I thank you for the opportunity to raise the extremely important and urgent matter of the closure of the Advanced Technology College in Merrion Square where 500 students have been left high and dry. This is a failure on the part of the Government to deliver on the promise to regulate the private education sector.
At 3.30 p.m. yesterday the Advanced Technology College went into examinership. Its 500 students were turned away from the college and are effectively locked out. Neither the students, the 20 lecturers nor the other staff has any idea what the future holds. Some of the college students have paid almost £6,000 to study for their qualifications in photography, graphics and computer programming.
Earlier today I spoke to the mother of one of the students. She was extremely angry and distressed. Her son was only three months from his City and Guilds qualification, for which he had put in a considerable amount of hard work over many long hours. What is this young man to do now? Is he likely to reap any benefit from his years of study? Will the Minister ensure that he and his fellow students find alternative education accommodation so that each can qualify in the courses they have been pursuing? Will the Minister accept she could have averted this turn of events if she had kept the promise collectively given by her Cabinet colleagues in the programme, A Government of Renewal, and introduced new laws to regulate private education?

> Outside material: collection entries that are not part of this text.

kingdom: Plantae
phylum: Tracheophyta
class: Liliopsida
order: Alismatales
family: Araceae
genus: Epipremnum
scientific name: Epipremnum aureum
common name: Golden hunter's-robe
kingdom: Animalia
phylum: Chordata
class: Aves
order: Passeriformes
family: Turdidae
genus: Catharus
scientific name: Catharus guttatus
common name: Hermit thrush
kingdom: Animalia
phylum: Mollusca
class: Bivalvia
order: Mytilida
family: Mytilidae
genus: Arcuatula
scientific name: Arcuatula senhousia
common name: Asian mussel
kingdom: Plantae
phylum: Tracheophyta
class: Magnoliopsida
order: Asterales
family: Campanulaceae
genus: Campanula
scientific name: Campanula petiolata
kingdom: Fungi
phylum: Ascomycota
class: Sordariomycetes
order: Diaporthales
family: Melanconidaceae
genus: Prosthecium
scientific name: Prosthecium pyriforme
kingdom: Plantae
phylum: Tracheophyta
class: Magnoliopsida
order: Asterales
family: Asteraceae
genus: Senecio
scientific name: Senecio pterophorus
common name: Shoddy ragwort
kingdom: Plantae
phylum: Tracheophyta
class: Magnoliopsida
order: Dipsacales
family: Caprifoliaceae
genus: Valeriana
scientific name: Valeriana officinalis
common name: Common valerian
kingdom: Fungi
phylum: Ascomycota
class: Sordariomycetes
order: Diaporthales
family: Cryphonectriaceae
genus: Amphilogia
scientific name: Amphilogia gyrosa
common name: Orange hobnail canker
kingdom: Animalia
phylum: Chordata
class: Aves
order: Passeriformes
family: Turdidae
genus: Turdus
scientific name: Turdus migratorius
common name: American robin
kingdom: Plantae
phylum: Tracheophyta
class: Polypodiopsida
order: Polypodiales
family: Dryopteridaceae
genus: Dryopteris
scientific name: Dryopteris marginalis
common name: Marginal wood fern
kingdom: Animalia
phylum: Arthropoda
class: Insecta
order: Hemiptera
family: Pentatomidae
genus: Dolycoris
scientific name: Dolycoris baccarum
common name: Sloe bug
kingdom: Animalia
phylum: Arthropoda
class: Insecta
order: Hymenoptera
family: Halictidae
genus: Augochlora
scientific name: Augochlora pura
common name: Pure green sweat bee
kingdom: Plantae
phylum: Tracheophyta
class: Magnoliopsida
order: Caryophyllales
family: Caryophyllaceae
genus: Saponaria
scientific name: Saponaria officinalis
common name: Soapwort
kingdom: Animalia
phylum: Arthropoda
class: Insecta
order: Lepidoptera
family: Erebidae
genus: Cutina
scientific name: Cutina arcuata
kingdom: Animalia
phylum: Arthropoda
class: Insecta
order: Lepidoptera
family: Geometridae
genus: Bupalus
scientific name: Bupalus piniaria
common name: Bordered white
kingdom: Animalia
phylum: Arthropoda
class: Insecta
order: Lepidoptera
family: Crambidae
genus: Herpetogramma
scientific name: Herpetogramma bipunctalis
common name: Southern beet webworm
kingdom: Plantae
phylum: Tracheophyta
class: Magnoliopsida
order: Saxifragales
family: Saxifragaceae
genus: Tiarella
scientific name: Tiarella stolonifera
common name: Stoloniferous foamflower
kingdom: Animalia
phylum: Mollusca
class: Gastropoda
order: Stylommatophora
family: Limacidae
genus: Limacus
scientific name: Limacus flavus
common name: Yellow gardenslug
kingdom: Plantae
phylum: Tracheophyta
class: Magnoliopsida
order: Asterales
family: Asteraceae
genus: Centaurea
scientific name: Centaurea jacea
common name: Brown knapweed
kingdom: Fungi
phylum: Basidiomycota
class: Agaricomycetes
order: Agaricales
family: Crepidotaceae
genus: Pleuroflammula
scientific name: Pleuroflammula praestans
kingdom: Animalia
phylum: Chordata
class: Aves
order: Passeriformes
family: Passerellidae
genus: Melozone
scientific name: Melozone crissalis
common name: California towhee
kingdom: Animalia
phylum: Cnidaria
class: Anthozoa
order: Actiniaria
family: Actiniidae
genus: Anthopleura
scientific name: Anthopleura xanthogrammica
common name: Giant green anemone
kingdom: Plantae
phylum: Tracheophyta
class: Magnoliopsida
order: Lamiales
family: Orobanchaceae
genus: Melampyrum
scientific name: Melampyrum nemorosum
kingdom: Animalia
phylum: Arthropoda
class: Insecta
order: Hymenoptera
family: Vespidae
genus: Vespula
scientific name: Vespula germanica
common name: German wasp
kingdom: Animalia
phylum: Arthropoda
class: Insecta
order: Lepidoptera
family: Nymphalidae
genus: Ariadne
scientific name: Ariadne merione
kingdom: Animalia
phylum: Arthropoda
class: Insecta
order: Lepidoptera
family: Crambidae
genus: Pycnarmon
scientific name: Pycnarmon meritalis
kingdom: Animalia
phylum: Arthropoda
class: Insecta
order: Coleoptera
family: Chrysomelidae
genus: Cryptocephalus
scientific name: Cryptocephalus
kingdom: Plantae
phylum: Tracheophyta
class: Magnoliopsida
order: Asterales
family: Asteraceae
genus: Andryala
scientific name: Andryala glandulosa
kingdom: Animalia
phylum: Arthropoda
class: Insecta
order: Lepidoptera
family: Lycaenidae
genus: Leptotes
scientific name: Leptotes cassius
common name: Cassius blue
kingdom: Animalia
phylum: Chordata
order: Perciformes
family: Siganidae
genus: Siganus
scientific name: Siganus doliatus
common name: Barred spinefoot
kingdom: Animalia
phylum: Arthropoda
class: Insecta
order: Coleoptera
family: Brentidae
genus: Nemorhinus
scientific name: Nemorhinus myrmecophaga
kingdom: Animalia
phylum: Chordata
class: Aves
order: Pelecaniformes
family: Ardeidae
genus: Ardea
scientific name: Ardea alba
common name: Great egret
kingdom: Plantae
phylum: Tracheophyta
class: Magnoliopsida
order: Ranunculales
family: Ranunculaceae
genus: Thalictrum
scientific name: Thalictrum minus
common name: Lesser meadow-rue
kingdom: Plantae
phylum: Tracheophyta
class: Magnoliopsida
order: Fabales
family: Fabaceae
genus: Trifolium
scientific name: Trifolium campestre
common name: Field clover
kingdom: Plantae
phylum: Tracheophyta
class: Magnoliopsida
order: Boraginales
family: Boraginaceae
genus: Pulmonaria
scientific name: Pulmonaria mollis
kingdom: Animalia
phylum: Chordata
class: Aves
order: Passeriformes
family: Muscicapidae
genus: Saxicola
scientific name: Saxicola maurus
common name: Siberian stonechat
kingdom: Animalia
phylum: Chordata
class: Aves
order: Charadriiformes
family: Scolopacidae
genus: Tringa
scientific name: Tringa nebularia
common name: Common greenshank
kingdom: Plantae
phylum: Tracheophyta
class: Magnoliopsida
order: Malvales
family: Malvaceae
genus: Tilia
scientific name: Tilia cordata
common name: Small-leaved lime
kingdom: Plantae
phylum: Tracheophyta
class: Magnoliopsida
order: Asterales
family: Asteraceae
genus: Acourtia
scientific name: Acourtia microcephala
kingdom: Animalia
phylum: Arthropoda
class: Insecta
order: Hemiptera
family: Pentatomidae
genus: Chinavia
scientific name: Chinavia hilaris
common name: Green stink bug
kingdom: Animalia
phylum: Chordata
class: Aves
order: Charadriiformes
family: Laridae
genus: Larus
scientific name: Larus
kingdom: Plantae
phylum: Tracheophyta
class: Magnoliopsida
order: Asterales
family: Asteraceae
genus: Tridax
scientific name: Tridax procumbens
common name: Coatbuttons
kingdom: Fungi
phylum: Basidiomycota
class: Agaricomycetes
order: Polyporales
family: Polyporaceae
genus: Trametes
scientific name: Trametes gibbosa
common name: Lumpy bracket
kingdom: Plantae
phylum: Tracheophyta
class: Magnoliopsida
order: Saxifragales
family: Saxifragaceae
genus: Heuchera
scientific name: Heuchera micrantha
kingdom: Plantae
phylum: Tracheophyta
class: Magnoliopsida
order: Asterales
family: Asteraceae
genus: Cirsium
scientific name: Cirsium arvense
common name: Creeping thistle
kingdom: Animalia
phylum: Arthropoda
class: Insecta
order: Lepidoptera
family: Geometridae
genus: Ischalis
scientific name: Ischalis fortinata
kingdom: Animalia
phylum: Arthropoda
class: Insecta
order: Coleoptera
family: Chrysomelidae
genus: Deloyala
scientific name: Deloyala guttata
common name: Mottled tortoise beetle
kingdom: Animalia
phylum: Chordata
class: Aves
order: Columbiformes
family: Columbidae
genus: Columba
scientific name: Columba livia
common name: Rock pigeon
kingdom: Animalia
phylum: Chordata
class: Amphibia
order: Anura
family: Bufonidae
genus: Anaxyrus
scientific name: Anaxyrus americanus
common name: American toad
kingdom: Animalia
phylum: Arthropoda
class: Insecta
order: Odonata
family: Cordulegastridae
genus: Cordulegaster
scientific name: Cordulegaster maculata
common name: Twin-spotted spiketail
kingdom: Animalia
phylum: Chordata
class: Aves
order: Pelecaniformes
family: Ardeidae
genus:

In its programme, the rainbow Government spelled out its commitment to provide "Legislation to regulate private education to ensure proper educational standards, consumer protection and employee rights".
Why is there no such legislation from the Minister's Department? Why has the Minister misspent her time setting up new layers of bureaucracy in Irish education rather than honour her commitment three years ago to ensure events such as the examinership of the Advanced Technology College did not happen? Did she learn nothing from the closure of Newman College two years ago? The aspirations in the programme, A Government of Renewal, ring hollow. The Minister has run a coach and four through the students' rights to consumer protection and the rights of the college employees.
I call on the Minister to outline how she proposes to address the immediate needs of the staff and students of the college and how the commitment to regulate the private education sector will be honoured. Of paramount importance in all this are the students standing out in the rain. They must be accommodated and reassured about their future.